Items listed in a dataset
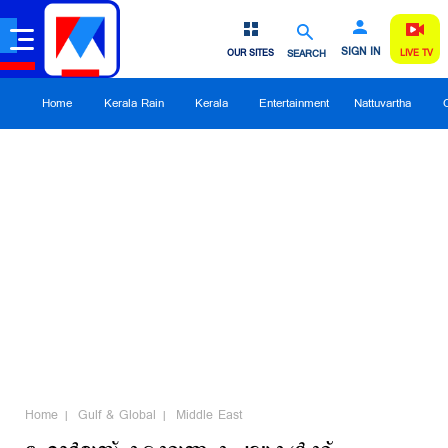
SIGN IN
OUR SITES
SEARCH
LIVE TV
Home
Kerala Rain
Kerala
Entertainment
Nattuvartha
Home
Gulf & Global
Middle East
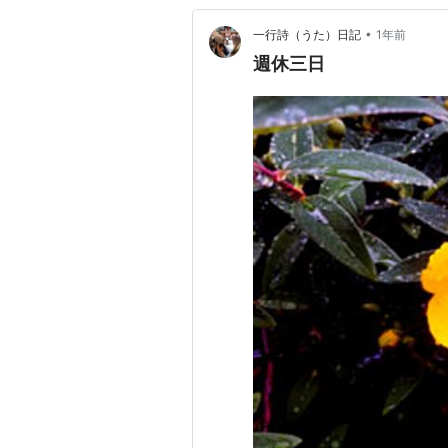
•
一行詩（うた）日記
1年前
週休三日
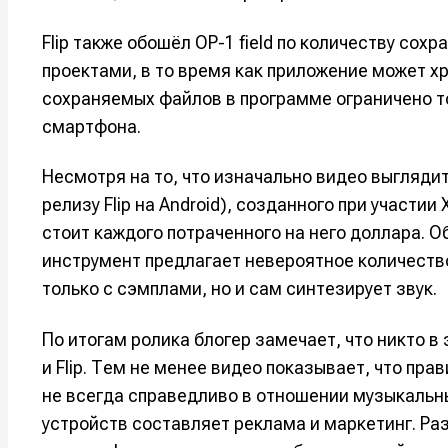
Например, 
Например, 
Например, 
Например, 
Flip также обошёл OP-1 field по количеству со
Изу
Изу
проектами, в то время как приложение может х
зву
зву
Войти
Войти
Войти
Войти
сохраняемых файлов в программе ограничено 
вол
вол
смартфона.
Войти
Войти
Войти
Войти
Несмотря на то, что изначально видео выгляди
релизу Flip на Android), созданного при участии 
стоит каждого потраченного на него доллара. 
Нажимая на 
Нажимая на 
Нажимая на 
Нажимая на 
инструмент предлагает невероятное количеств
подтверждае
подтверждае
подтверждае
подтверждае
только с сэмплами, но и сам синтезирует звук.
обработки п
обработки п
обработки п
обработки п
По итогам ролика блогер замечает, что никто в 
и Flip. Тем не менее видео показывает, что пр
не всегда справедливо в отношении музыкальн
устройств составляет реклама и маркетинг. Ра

* * *

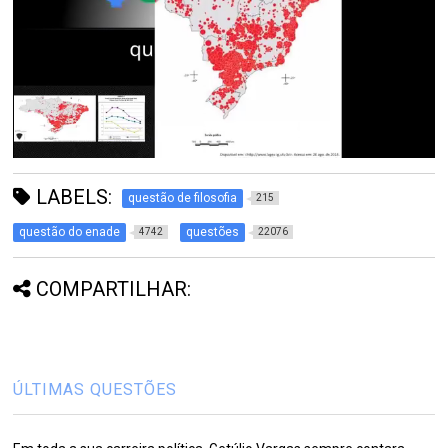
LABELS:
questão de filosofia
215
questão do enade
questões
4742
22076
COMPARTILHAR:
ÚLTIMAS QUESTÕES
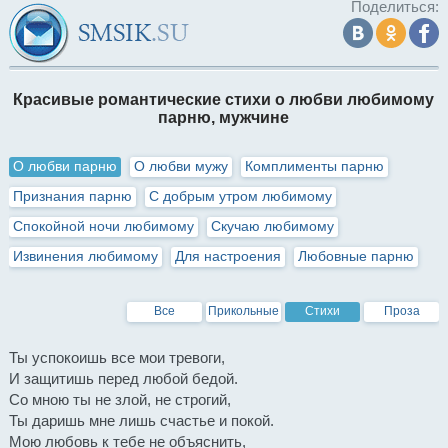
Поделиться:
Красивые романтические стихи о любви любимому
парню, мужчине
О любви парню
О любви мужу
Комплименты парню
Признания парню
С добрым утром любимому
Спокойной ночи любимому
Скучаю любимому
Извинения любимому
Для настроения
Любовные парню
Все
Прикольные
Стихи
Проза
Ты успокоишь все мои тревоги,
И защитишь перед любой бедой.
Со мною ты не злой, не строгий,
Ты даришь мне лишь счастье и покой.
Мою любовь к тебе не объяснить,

...

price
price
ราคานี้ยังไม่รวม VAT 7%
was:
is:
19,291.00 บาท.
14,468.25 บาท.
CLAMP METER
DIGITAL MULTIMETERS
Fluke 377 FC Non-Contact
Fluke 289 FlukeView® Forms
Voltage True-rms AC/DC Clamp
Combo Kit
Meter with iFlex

--- YOUR ASSIGNMENT ---
Could you restate word for word the lines above from the one containing "релизу Flip на" through the one containing "устройств составляет реклама и маркетинг. Ра", both included, and nothing else?

--- SOLUTION FOR THIS TASK ---
релизу Flip на Android), созданного при участии 
стоит каждого потраченного на него доллара. 
Нажимая на 
Нажимая на 
Нажимая на 
Нажимая на 
инструмент предлагает невероятное количеств
подтверждае
подтверждае
подтверждае
подтверждае
только с сэмплами, но и сам синтезирует звук.
обработки п
обработки п
обработки п
обработки п
По итогам ролика блогер замечает, что никто в 
и Flip. Тем не менее видео показывает, что пр
не всегда справедливо в отношении музыкальн
устройств составляет реклама и маркетинг. Ра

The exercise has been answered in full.